Gather every line of the entries that includes the word "MBCs".

++++ Material provided

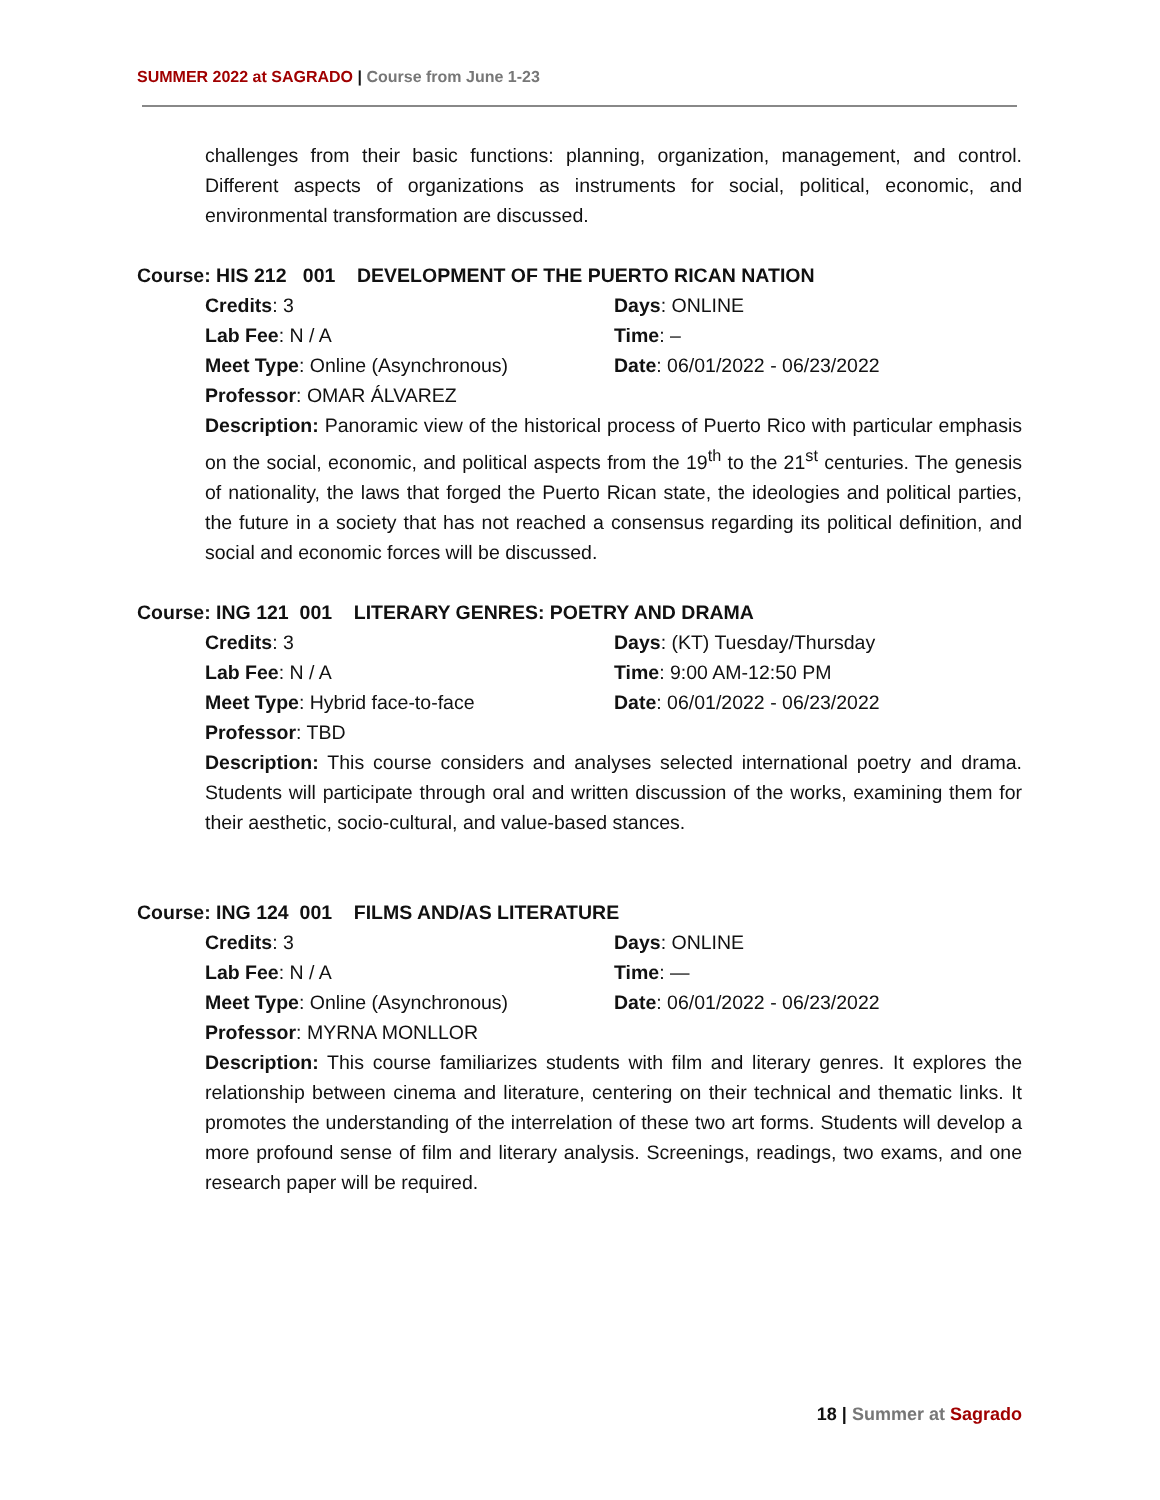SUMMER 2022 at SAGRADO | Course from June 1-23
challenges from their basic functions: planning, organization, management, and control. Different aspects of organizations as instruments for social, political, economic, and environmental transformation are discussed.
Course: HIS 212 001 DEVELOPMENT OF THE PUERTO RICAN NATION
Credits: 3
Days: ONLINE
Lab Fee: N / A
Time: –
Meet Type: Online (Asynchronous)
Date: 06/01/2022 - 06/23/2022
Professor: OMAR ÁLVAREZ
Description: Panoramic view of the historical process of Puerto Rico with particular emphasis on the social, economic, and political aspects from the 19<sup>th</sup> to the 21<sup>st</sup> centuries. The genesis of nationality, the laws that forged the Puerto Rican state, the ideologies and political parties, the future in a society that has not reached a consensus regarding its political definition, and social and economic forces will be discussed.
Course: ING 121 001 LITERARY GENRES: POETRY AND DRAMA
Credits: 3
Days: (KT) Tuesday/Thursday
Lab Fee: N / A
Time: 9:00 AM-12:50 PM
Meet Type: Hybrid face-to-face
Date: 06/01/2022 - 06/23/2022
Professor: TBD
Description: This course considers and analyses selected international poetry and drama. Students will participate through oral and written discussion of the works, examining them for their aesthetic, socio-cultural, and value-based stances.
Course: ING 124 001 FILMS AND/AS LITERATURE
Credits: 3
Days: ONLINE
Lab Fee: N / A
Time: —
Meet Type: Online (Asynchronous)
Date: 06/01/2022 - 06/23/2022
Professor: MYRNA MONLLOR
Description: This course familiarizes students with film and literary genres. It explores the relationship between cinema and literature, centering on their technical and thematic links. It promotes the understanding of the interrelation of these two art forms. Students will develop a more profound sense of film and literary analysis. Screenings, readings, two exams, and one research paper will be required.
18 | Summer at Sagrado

++++++++
++++ Material provided

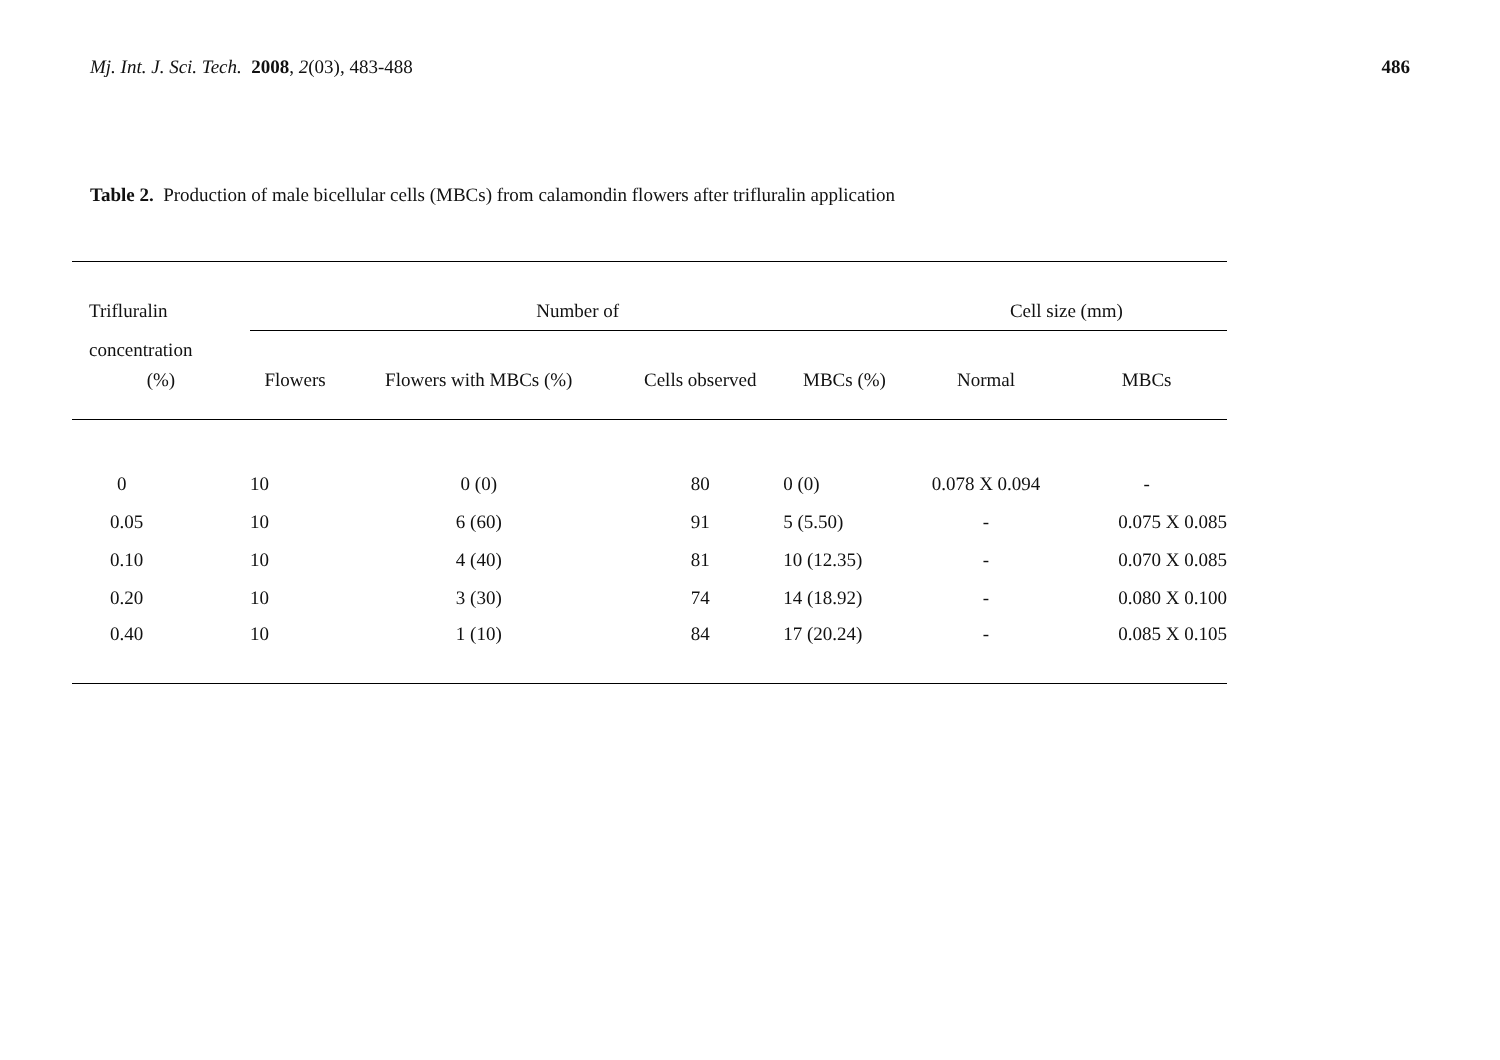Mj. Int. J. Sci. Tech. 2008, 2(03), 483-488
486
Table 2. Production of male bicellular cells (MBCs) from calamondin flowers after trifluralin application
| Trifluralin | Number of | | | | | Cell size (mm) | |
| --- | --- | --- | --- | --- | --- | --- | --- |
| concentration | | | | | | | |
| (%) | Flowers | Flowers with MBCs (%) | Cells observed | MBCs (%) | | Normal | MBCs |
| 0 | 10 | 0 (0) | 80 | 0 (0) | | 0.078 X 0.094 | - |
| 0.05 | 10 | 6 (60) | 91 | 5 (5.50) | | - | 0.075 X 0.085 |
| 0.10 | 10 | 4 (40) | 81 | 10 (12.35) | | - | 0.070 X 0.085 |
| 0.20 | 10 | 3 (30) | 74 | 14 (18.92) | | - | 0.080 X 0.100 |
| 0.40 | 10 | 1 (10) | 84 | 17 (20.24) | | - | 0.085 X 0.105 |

++++++++
++++ Material provided

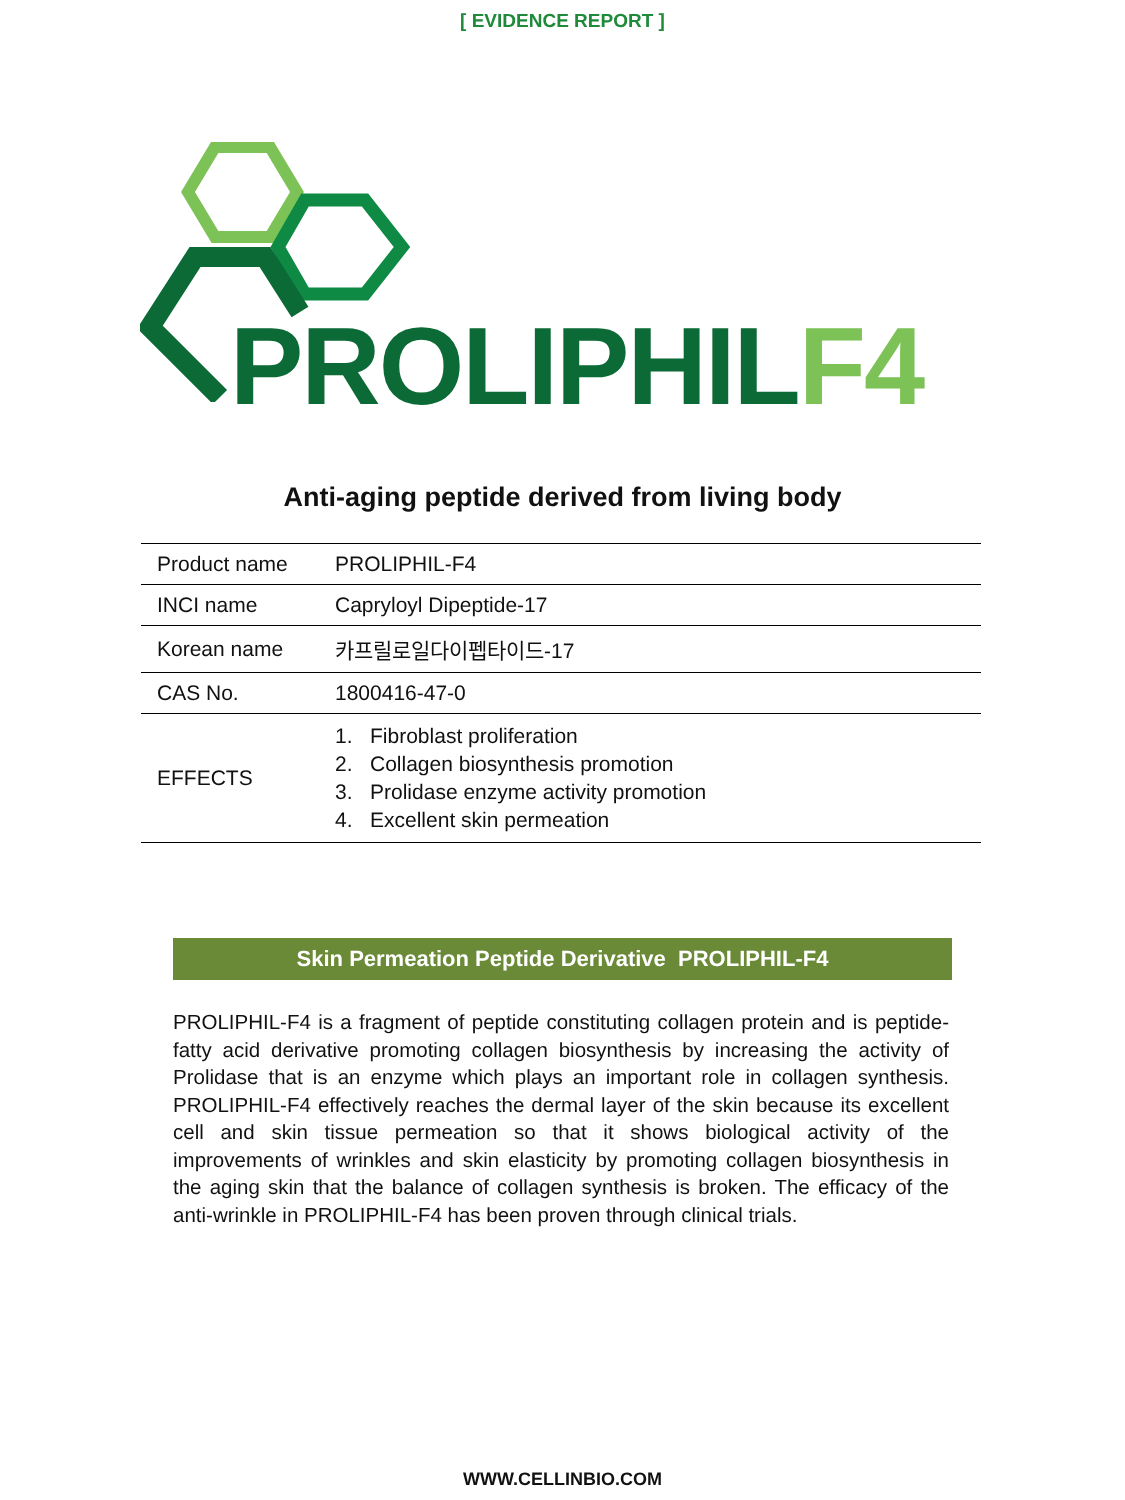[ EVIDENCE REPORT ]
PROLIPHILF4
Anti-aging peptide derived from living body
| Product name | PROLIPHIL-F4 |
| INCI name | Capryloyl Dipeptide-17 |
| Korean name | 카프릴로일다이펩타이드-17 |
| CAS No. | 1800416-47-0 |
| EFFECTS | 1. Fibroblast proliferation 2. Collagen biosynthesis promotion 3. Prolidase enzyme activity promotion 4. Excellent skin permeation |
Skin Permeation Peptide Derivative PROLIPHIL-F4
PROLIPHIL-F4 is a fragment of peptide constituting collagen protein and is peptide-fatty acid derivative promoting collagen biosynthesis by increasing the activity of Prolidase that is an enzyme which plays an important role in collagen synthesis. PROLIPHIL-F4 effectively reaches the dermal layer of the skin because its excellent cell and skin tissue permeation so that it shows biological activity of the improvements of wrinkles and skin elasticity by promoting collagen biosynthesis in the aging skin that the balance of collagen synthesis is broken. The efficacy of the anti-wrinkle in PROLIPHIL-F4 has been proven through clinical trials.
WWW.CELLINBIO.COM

++++++++

• [Finished exercise]
Table 2. Production of male bicellular cells (MBCs) from calamondin flowers after trifluralin application
| (%) | Flowers | Flowers with MBCs (%) | Cells observed | MBCs (%) | | Normal | MBCs |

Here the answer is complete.